Instructions to follow:
The entries below should be set down again exactly, with every picture left out.

(Stored data entries)
- Opening Delimiter -
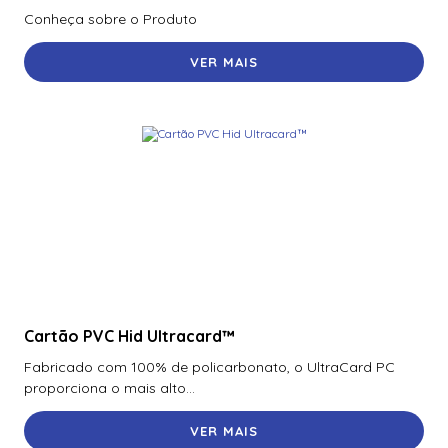
Conheça sobre o Produto
VER MAIS
Cartão PVC Hid Ultracard™
Fabricado com 100% de policarbonato, o UltraCard PC
proporciona o mais alto...
VER MAIS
- Closing Delimiter -
Response area:
Conheça sobre o Produto
VER MAIS
Cartão PVC Hid Ultracard™
Fabricado com 100% de policarbonato, o UltraCard PC
proporciona o mais alto...
VER MAIS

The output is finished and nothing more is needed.